Lumen Technologies Inc. shares sold off sharply in the wake of earnings, but the telecommunication company’s chief executive has been buying.
CEO Kate Johnson scooped up 1 million Lumen shares
LUMN,
Thursday at an average price of 97 cents, spending $970,000 on the purchase, according to a filing with the Securities and Exchange Commission released Friday.

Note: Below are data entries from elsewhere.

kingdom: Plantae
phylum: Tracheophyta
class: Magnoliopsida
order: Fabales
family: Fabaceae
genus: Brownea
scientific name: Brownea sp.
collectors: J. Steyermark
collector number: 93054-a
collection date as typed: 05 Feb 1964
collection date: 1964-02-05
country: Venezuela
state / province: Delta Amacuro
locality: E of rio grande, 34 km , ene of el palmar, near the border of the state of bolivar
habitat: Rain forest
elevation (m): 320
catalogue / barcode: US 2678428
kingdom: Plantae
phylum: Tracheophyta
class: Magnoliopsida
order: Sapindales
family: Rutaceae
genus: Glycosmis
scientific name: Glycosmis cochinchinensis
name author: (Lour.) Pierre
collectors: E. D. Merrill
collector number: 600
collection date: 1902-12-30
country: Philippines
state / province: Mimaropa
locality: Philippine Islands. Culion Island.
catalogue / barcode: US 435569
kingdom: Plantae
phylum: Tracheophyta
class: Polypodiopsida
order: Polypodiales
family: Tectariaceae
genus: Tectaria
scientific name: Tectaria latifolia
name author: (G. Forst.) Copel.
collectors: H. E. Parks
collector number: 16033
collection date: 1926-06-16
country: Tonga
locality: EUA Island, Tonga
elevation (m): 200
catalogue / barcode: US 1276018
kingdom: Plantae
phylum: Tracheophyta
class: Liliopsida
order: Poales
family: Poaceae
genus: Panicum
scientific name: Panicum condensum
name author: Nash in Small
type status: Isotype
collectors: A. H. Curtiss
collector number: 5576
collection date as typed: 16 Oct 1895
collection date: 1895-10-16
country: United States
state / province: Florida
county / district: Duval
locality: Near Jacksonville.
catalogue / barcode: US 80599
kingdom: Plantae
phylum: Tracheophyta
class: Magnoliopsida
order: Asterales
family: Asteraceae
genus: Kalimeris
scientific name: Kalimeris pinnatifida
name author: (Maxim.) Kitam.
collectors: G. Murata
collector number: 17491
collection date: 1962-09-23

Johnson’s buying spree came on the heels of a historic selloff in Lumen shares Wednesday, as the stock fell 32.9% to 98 cents and clinched its largest single-day percentage decline on record. Shares touched as low as 78 cents in Thursday’s session, the day of Johnson’s purchasing, though they ended that session at $1.06 and then moved higher Friday as well, to close the week at $1.12.
After buying the latest batch of stock, Johnson now owns over 5.1 million Lumen shares directly, according to Friday’s filing.
“Kate’s decision to purchase shares speaks to her confidence in the long-term potential of Lumen and her commitment to our success,” a Lumen spokesperson said in a statement.
Johnson took over as Lumen’s CEO about a year ago and has been tasked with steering a turnaround for the company, which provides networking, cloud storage and more. Shares have tumbled 81% over the past year and 91% over the past two years.
The company, once known as CenturyLink, announced a new credit agreement earlier this week and disclosed that it planned to scale back fiber investments and headcount.
Analysts still aren’t sold on the company’s attempt at a transition.
“Although we like the improved liquidity position and effort to invest and return to growth at Lumen, we expect continued pressure on fundamentals in 2023 and 2024 due to multiple years of under-investing in the Enterprise asset base and rising competition from fiber overbuilders, [fixed-wireless access], and cable to pressure mass-market revenue at the same time as Lumen has scaled back on its build,” JPMorgan’s Philip Cusick wrote Wednesday.
He rates the stock at underweight, saying that he’s “skeptical on shares as revenue declines continue, leverage inches higher, and the company attempts to execute an unproven and very capital-intensive strategy.”
MoffettNathanson’s Nick Del Deo was similarly cautious in light of revenue pressures seen again in the latest quarter. “Net net, it’s the top line that strikes us as most important: Absent better top-line performance, it’s hard to make the rest of the model work,” he wrote late Tuesday, while sticking with his sell rating and $1 target.